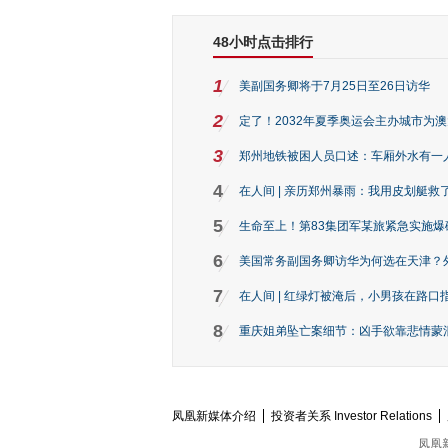
48小时点击排行
1
美副国务卿将于7月25日至26日访华
2
定了！2032年夏季奥运会主办城市为
3
郑州地铁被困人员口述：车厢外水有一
4
在人间 | 亲历郑州暴雨：我用皮划艇救
5
生命至上！第83集团军某旅紧急实施爆
6
美国常务副国务卿访华为何选在天津？
7
在人间 | 红绿灯被淹后，小男孩在路口指
8
重庆姐弟坠亡案细节：凶手欲靠悲情蒙混 
凤凰新媒体介绍
投资者关系 Investor Relations
凤凰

################

The task: Images are to be left out when the records above are written out again exactly.

Task result:
48小时点击排行
1
美副国务卿将于7月25日至26日访华
2
定了！2032年夏季奥运会主办城市为
3
郑州地铁被困人员口述：车厢外水有一
4
在人间 | 亲历郑州暴雨：我用皮划艇救
5
生命至上！第83集团军某旅紧急实施爆
6
美国常务副国务卿访华为何选在天津？
7
在人间 | 红绿灯被淹后，小男孩在路口指
8
重庆姐弟坠亡案细节：凶手欲靠悲情蒙混 
凤凰新媒体介绍
投资者关系 Investor Relations
凤凰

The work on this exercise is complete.